{
"translations" :{
"en": {
"sc1": "There remains one more serious, though subtle, problem to the array-based queue implementation. How can we recognize when the queue is empty or full?",
"sc2": "Assume that front stores the array index for the front element in the queue, and rear stores the array index for the rear element. If both front and rear have the same position, then with this scheme there must be one element in the queue.",
"sc3": "Thus, an empty queue would be recognized by having rear be one less than front (taking into account the fact that the queue is circular, so position size-1 is actually considered to be one less than position 0).",
"sc4": "But what if the queue is completely full? In other words, what is the situation when a queue with $n$ array positions available contains $n$ elements?

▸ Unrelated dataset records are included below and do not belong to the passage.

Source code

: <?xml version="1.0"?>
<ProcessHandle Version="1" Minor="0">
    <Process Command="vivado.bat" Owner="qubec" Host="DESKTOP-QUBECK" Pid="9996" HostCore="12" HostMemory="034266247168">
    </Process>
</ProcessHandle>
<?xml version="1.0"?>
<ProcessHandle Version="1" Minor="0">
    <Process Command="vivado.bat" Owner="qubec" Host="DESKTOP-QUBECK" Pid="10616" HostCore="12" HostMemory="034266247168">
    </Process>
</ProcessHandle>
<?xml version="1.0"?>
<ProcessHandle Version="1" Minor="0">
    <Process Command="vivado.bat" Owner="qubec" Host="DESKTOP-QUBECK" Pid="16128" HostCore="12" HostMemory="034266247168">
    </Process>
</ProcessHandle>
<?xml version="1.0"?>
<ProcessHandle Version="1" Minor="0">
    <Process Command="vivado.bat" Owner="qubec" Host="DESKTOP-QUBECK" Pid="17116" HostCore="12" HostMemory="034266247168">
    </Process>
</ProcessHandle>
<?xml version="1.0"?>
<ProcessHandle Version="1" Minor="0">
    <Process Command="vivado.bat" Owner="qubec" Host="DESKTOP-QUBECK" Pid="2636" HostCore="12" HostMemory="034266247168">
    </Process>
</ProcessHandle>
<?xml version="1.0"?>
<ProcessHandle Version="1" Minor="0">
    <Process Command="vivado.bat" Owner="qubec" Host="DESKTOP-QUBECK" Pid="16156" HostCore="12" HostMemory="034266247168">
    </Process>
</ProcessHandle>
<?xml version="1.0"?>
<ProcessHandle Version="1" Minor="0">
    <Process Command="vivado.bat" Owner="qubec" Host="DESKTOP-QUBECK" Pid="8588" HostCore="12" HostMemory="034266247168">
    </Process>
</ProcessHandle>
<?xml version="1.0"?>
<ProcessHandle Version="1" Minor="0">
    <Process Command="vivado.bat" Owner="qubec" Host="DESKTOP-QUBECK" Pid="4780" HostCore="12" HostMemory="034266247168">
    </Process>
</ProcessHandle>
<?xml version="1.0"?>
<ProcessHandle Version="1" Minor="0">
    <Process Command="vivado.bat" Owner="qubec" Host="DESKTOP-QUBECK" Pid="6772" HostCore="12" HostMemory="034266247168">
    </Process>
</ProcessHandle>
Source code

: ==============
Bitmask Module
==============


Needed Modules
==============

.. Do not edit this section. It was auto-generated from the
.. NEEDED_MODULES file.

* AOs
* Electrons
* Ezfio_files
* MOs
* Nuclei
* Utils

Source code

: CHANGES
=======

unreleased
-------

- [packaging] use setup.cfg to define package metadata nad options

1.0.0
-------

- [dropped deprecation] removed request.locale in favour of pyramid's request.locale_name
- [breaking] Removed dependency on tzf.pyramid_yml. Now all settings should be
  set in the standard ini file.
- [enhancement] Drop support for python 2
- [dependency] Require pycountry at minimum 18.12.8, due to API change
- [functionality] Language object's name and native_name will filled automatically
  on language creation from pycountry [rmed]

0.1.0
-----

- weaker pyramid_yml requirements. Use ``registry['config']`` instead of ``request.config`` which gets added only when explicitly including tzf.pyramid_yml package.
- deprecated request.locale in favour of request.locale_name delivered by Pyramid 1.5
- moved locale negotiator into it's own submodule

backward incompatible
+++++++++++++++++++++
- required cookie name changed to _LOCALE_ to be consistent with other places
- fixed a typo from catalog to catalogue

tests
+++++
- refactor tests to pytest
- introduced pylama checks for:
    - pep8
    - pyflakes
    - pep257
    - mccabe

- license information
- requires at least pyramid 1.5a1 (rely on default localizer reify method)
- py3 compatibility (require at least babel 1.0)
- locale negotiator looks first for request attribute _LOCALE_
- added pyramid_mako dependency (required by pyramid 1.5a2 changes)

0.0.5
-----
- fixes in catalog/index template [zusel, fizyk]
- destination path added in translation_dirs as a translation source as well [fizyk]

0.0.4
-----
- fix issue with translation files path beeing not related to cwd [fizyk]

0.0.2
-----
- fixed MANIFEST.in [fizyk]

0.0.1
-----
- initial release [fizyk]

In this case, if the front element is in position 0, then the rear element is in position size-1.",
"sc5": "But this means that the value for rear is one less than the value for front when the circular nature of the queue is taken into account. In other words, the full queue is indistinguishable from the empty queue!",
"sc6": "You might think that the problem is in the assumption about front and rear being defined to store the array indices of the front and rear elements, respectively, and that some modification in this definition will allow a solution.",
"sc7": "Unfortunately, the problem cannot be remedied by a simple change to the definition for front and rear, because of the number of conditions or states that the queue can be in.",
"sc8": "Ignoring the actual position of the first element, and ignoring the actual values of the elements stored in the queue, how many different states are there? There can be no elements in the queue, one element, two, and so on. At most there can be $n$ elements in the queue if there are $n$ array positions. This means that there are $n+1$ different states for the queue (0 through $n$ elements are possible)."
}
}
}